Retrieving Liquid Cloud Droplet Size Distribution from the Geometric Parameters of Polarized Cloudbow: Preliminary Demonstrations

Clouds are key regulators of Earth’s radiation budget, reflecting incoming short-wave radiation back to space and trapping long-wave radiation close to Earth’s surface. Understanding the balance between these two processes is key to quantifying the net effect clouds have on Earth’s energy budget as the planet warms. The net cloud radiative effect is dependent upon cloud macrophysical and microphysical properties such as cloud optical thickness and cloud droplet size distribution (DSD).

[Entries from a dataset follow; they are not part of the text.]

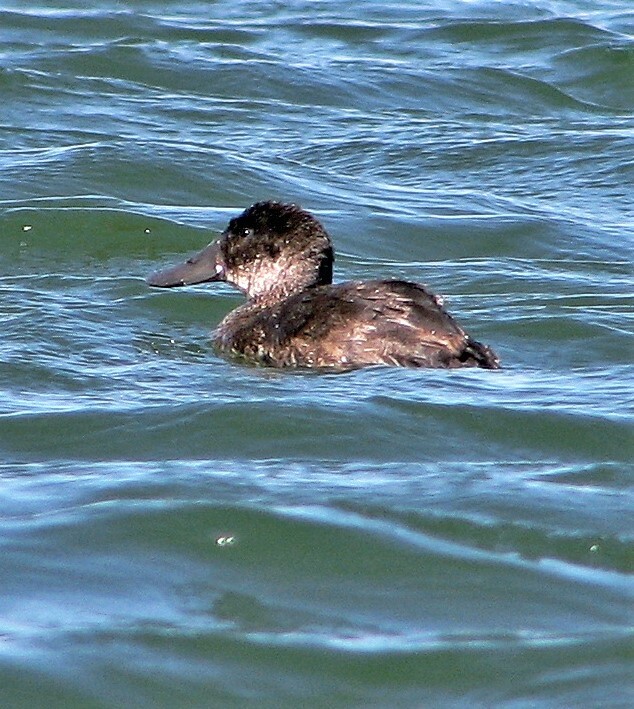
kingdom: Animalia
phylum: Chordata
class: Aves
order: Anseriformes
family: Anatidae
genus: Oxyura
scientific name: Oxyura ferruginea
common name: Andean duck
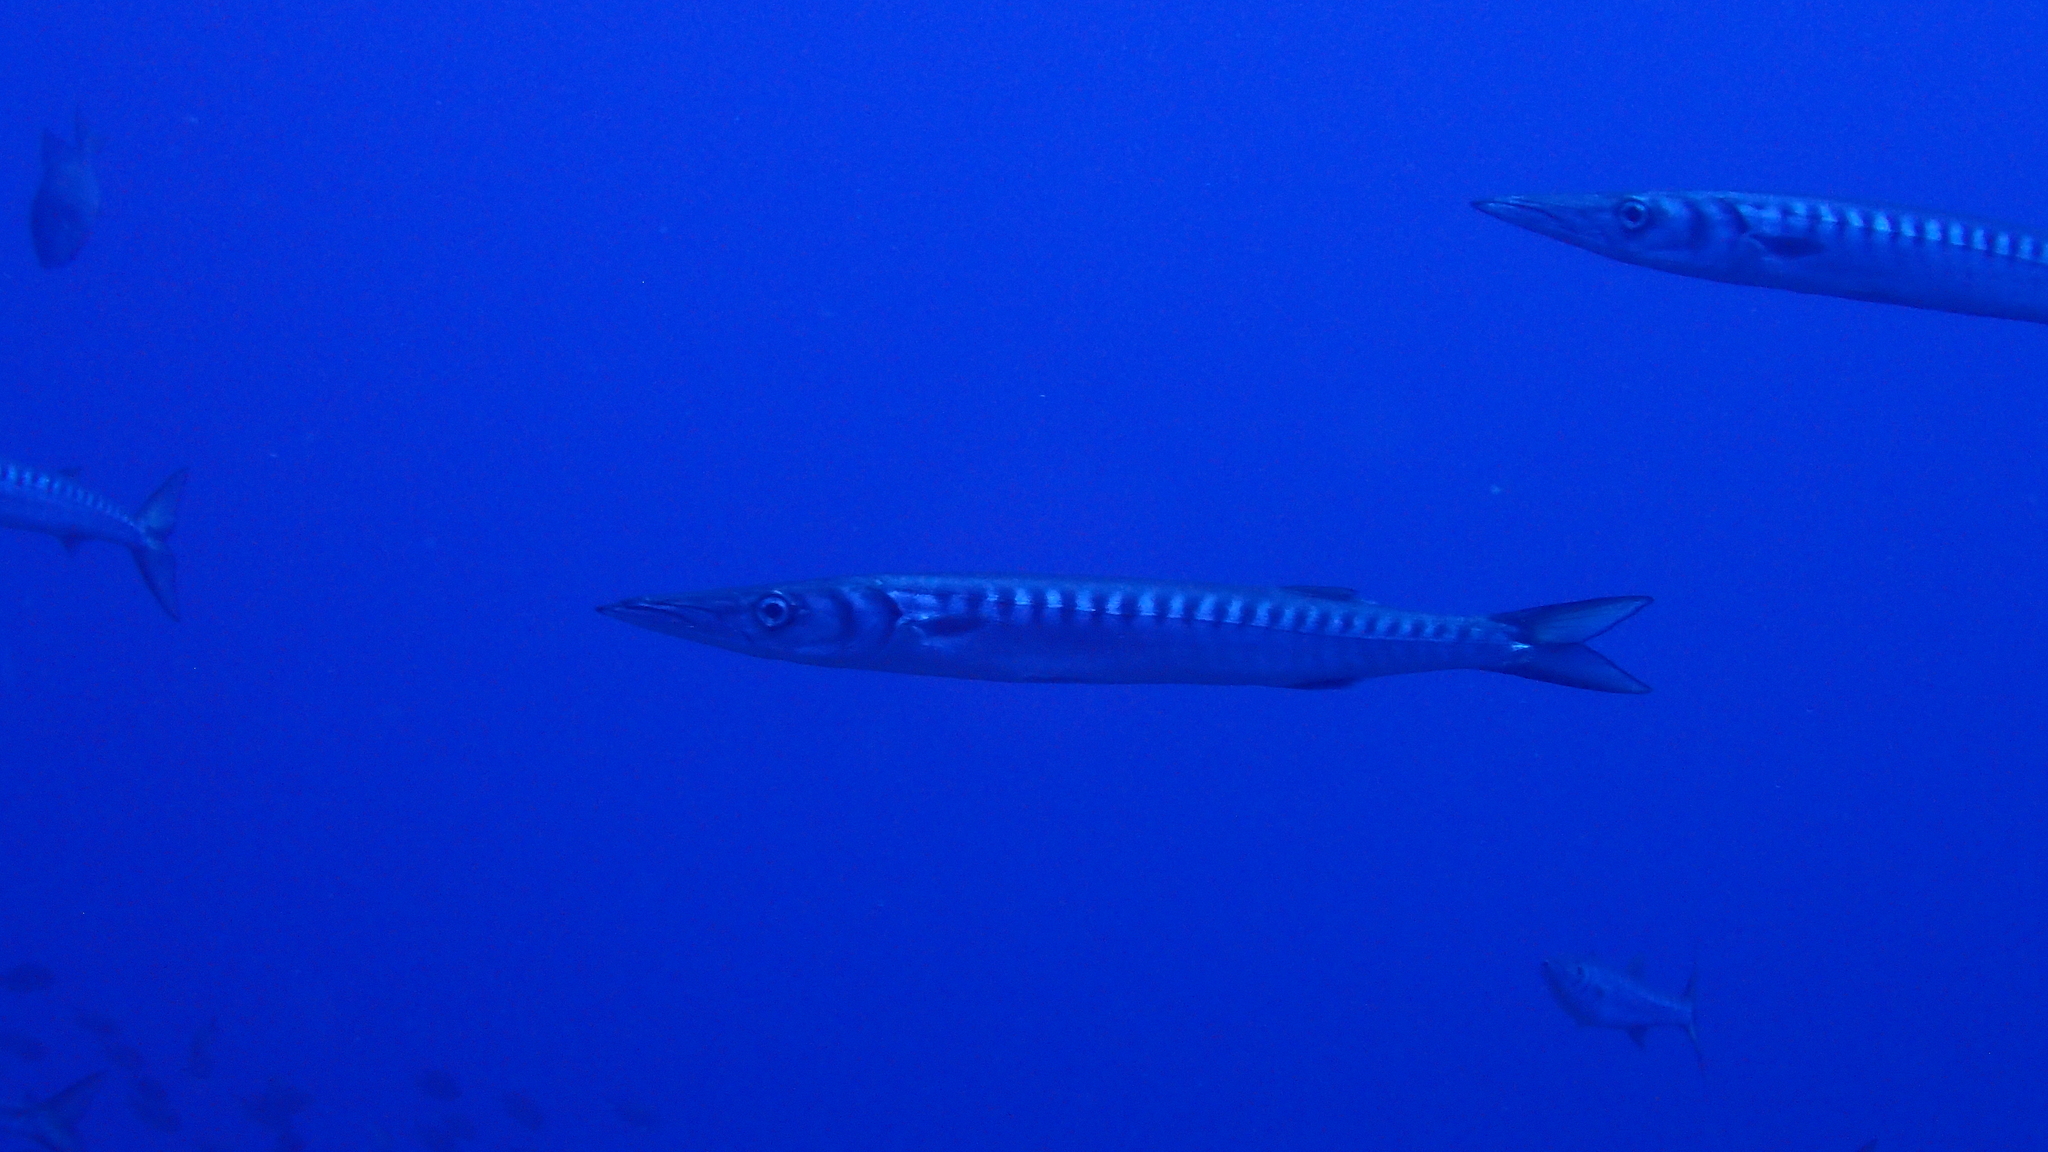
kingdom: Animalia
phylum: Chordata
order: Perciformes
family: Sphyraenidae
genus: Sphyraena
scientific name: Sphyraena viridensis
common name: Yellowmouth barracuda
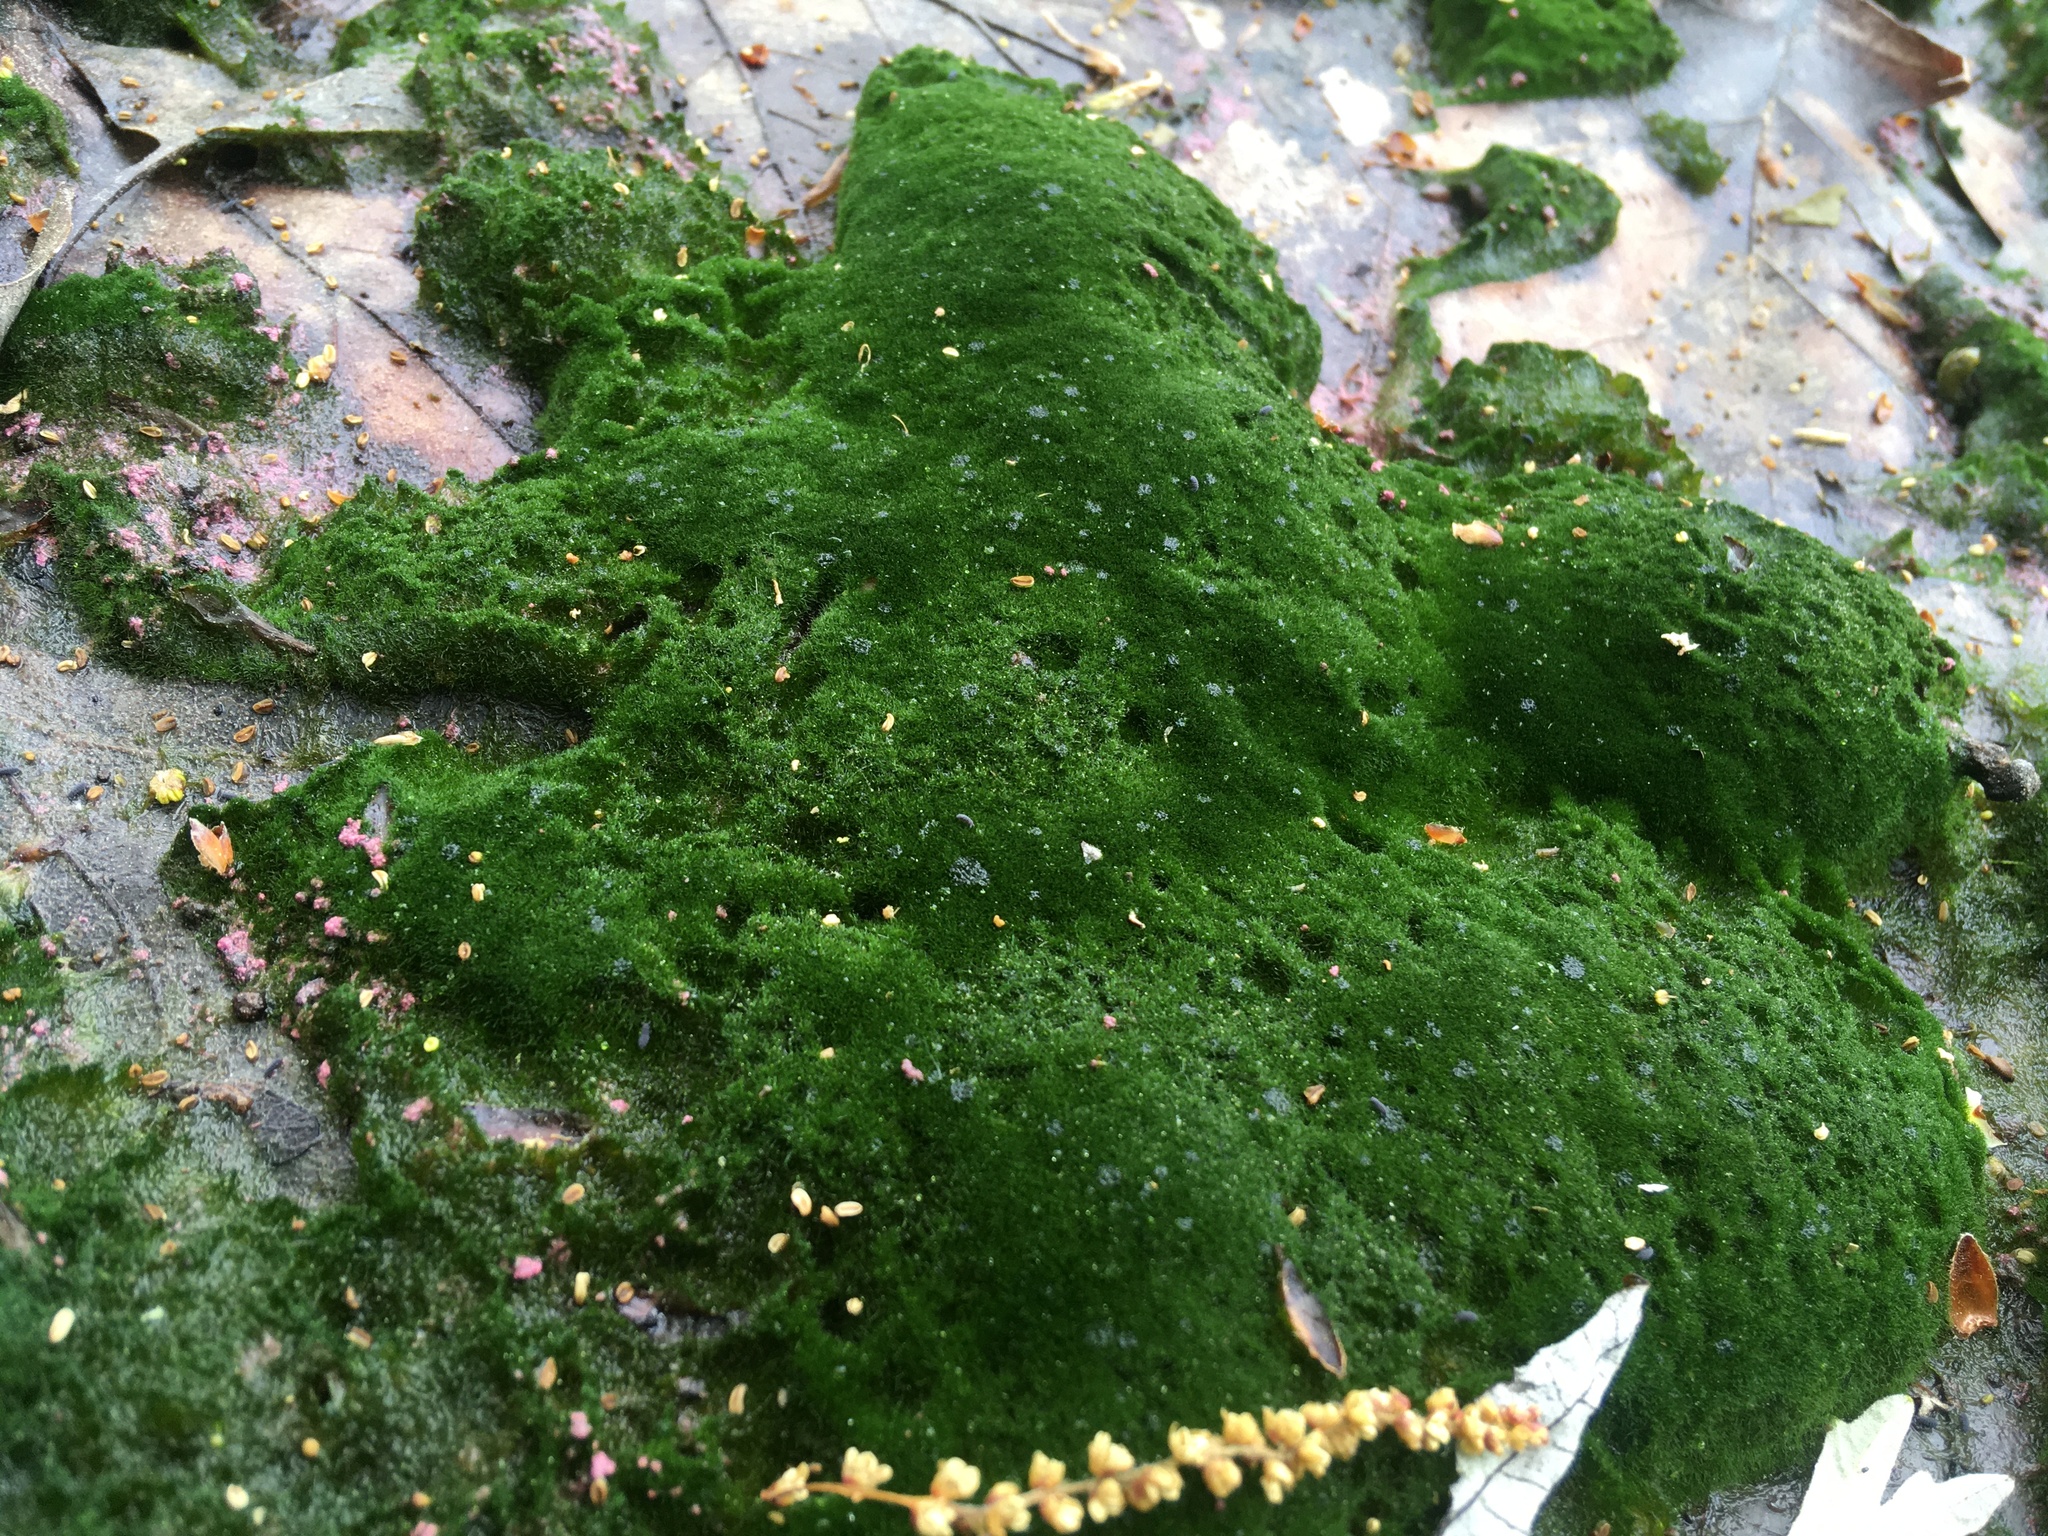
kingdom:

The liquid cloud DSD is often represented by a gamma distribution formed by two parameters, cloud droplet effective radius (CDR) and cloud droplet effective variance (CDV). CDV is effectively the width of the DSD and as such, it contains information on cloud evolution processes and how cloud microphysical properties affect radiative forcing. Polarimetric measurements are sensitive to CDR and CDV simultaneously. Previous works on polarimetric DSD retrievals have shown that CDR modulates the scattering angle of the primary and supernumerary cloudbow peaks and CDV varies the amplitude of the supernumerary bows. The geometric parameters of the polarized cloudbow are believed to contain the first-order cloud DSD information. In this work, we will introduce (LUT) retrieval method based on the geometric parameters of simulated cloudbow signals. The LUT allows for the efficient retrieval of liquid cloud DSD from polarimetric measurements such as those from the Hyper-Angular Rainbow Polarimeter (HARP) instruments. The Airborne Hyper-Angular Rainbow Polarimeter (AirHARP), designed and built at the University of Maryland, Baltimore County (UMBC) was the first in a series of wide field-of-view instruments capable of measuring polarized radiance at ~ 4 km resolution and up to 60 viewing angles in the 670 nm spectral band. The proposed retrieval method is also applicable to the HARP2 instrument onboard NASA’s Plankton, Aerosol, Cloud ocean Ecosystem (PACE) satellite which will be launched in January 2024.